Checklist: Starcounter in Production

  1. Always have enough spare space for the database log files and images on your hard-drive: 2-3x RAM.

  2. Install task to clean .log.bak files in Windows Task Scheduler. Avoid disk overflow with .bak files that you don't need! Verify that the task is actually executed as expected, since you might miss certain task settings so that Windows disallows it to run.

  3. Verify that a VSS-based backup routine is set. Always perform backups on a regular basis. Ensure that backup goes to a separate drive or to several independent drives. Please always remember that if you copy those files to a separate machine and use it as a failover replica, that replica is asynchronous!

  4. For hot (seamless downtime) failover: consider synchronous replication (or adjustable asynchronous replication, when applicable in your business domain) with Windows Server 2016 Datacenter Edition Storage Replica and Failover Cluster features, or 3-rd party solutions available.

  5. For hot asyncronous failover: consider running Starcounter is a VM over Hyper-V hypervisor with Replica feature. This also enables a convenient backup scheme: the replica will be the backup of the recent point-in-time for the master machine.

  6. For warm (seconds downtime) synchronous failover: consider shared disk setup (SAN or NAS + round-robin front-end machine). Assert that there should always be a single master in such scheme: only one machine at a time can be active, several machines must not write to the same data files on a shared disk! As a commodity alternative, Microsoft Windows Server 2008, 2008 R2, 2012 and 2012 R2 provides a new feature called cluster shared volume. Coupled with Hyper-V Failover Cluster

  7. Running on-premise: consider RAID-1 as a failover tool. The failure rates of modern HDDs vary from 1% to 10%, hence running some RAID-based solution is a necessity. In case of a cloud provider, most likely it will take care of making your data secured for hardware failures.

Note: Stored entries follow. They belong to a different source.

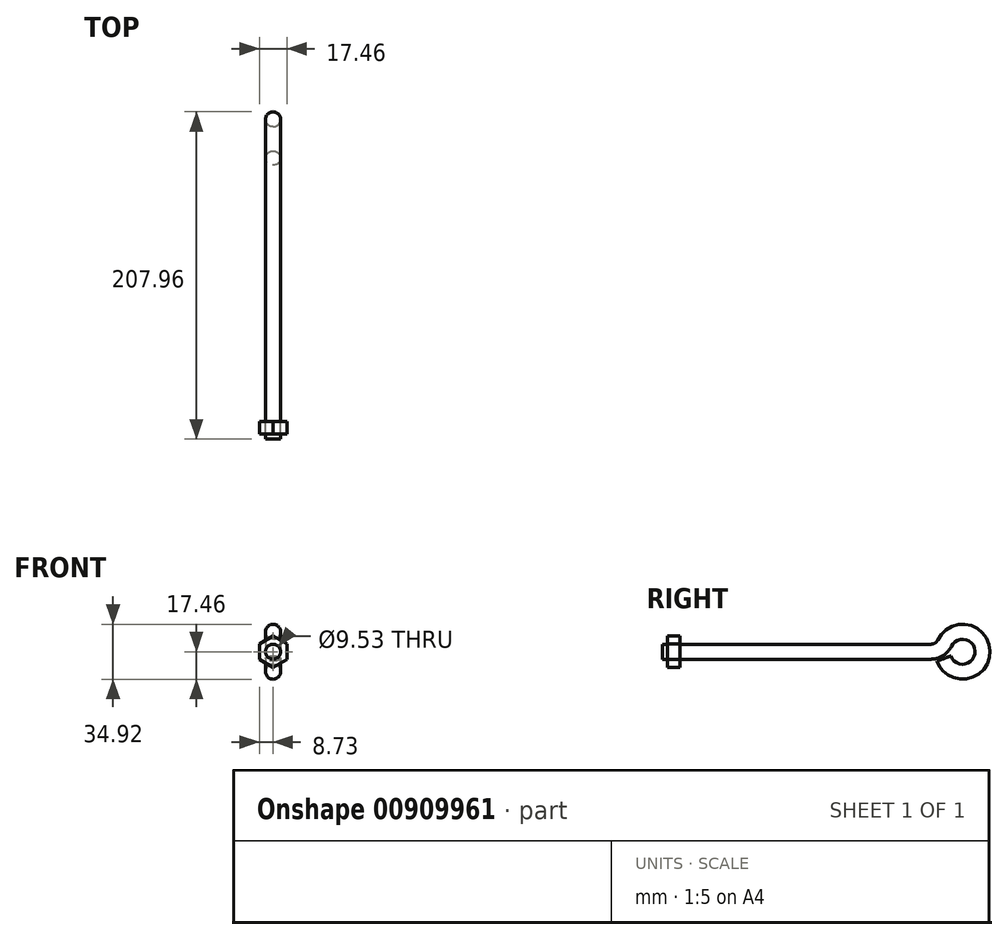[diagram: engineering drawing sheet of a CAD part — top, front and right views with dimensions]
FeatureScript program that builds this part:
annotation { "Feature Type Name" : "Feature", "Feature Type Description" : "" }
export const myFeature = defineFeature(function(context is Context, id is Id, definition is map)
    precondition{}
    {
        {
            var Q0;
            Q0=qCreatedBy(makeId("Right.planeOp"),FACE);
            var sketch = newSketch(context, id + "F0", { "sketchPlane" : qUnion([Q0])});
            skLineSegment(sketch, "E0", {"start": v(0, 0) * mm, "end": v(170.42, 0) * mm});
            skArc(sketch, "E1", {"start": v(170.42, 0) * mm, "mid": v(175.51, 1.47) * mm, "end": v(179.03, 5.44) * mm});
            skArc(sketch, "E2", {"start": v(178.57, -4.34) * mm, "mid": v(203.19, -0.6) * mm, "end": v(179.03, 5.44) * mm});
            skLineSegment(sketch, "E3", {"start": v(190.5, 0) * mm, "end": v(178.57, -4.34) * mm, "construction": true});
            skSolve(sketch);
        }
        {
            var Q0;
            Q0=qCreatedBy(makeId("Front.planeOp"),FACE);
            var sketch = newSketch(context, id + "F1", { "sketchPlane" : qUnion([Q0])});
            skCircle(sketch, "E4", {"center": v(0, 0) * mm, "radius": 4.76 * mm});
            skSolve(sketch);
        }
        {
            var Q0;
            Q0=makeQuery(id+"F1.imprint","IMPRINT",FACE,{"disambiguationData":[TD([[makeQuery(id+"F1.imprint","IMPRINT",EDGE,{"derivedFrom":sQuery(id+"F1.wireOp",EDGE,"E4")}),1.0]])]});
            var Q1;
            Q1=sQuery(id+"F0.wireOp",EDGE,"E0");
            var Q2;
            Q2=sQuery(id+"F0.wireOp",EDGE,"E1");
            var Q3;
            Q3=sQuery(id+"F0.wireOp",EDGE,"E2");
            sweep(context, id + "F2", {"profiles" : qUnion([Q0]), "path" : qUnion([Q1, Q2, Q3])});
        }
        {
            var Q0;
            Q0=makeQuery(id+"F2.opSweep","CAP_FACE",FACE,{"disambiguationData":[OSD([sQuery(id+"F0.wireOp",VERTEX,"E0.start"),sQuery(id+"F1.wireOp",EDGE,"E4")])],"isStart":true});
            var sketch = newSketch(context, id + "F3", { "sketchPlane" : qUnion([Q0])});
            skCircle(sketch, "E5.cCircle", {"center": v(0, 0) * mm, "radius": 8.73 * mm, "construction": true});
            skLineSegment(sketch, "E5.0", {"start": v(8.73, 5.04) * mm, "end": v(8.73, -5.04) * mm});
            skLineSegment(sketch, "E5.1", {"start": v(8.73, -5.04) * mm, "end": v(0, -10.08) * mm});
            skLineSegment(sketch, "E5.2", {"start": v(0, -10.08) * mm, "end": v(-8.73, -5.04) * mm});
            skLineSegment(sketch, "E5.3", {"start": v(-8.73, -5.04) * mm, "end": v(-8.73, 5.04) * mm});
            skLineSegment(sketch, "E5.4", {"start": v(-8.73, 5.04) * mm, "end": v(0, 10.08) * mm});
            skLineSegment(sketch, "E5.5", {"start": v(0, 10.08) * mm, "end": v(8.73, 5.04) * mm});
            skPoint(sketch, "E5.0.midPoint", {"position": v(8.73, 0) * mm});
            skSolve(sketch);
        }
        {
            var Q0;
            Q0=makeQuery(id+"F3.imprint","IMPRINT",FACE,{"disambiguationData":[TD([[makeQuery(id+"F3.imprint","IMPRINT",EDGE,{"derivedFrom":sQuery(id+"F3.wireOp",EDGE,"E5.0")}),-1.0]])]});
            extrude(context, id + "F4", {"entities" : qUnion([Q0]), "oppositeDirection" : true, "depth" : 11.1 * mm, "offsetDistance" : 25 * mm});
        }
        {
            var Q0;
            Q0=makeQuery(id+"F4.opExtrude","CAP_FACE",FACE,{"disambiguationData":[OSD([sQuery(id+"F0.wireOp",VERTEX,"E0.start"),sQuery(id+"F1.wireOp",EDGE,"E4"),sQuery(id+"F3.wireOp",EDGE,"E5.0"),sQuery(id+"F3.wireOp",EDGE,"E5.1"),sQuery(id+"F3.wireOp",EDGE,"E5.2"),sQuery(id+"F3.wireOp",EDGE,"E5.3"),sQuery(id+"F3.wireOp",EDGE,"E5.4"),sQuery(id+"F3.wireOp",EDGE,"E5.5")])],"isStart":true});
            extrude(context, id + "F5", {"entities" : qUnion([Q0]), "operationType" : NewBodyOperationType.REMOVE, "oppositeDirection" : true, "depth" : 3.17 * mm, "offsetDistance" : 25 * mm});
        }
    });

However, problems occur in clouds sometimes, so you should care of backing up your data in the cloud environment.

Please always remember that your data is one of your most important assets! Implement the proper strategy for backup, failover and disaster recovery from day one. Using advices from the article, you can make your data safety strategy gradual. First of all, start with simple Shadow Copy backups. Use Dropbox for Business and asynchronous cryptography (with private and public keys) to store terabytes of backups for just hundreds of dollars per year. If you run Starcounter in a cloud like Amazon, then you most likely run Windows Server 2012 R2 Standard, which ships with Failover Clustering role out of the box. Use the facilities like Failover Clustering that go for free with your operating system. Create a simple Failover Cluster with one master machine and one hot-standby machine which would always be a replica of your master machine. Store your database image files on a Cluster Shared Volume, so that the hot-standby machine will continue to run on exact the same data. It will take some seconds for the replica machine to start Starcounter (since two machines cannot open the same database at one time), so the resulted failover will be warm. However, today you can achieve true synchronous hot failover using Windows Server 2016 Storage Replica (Datacenter edition is required).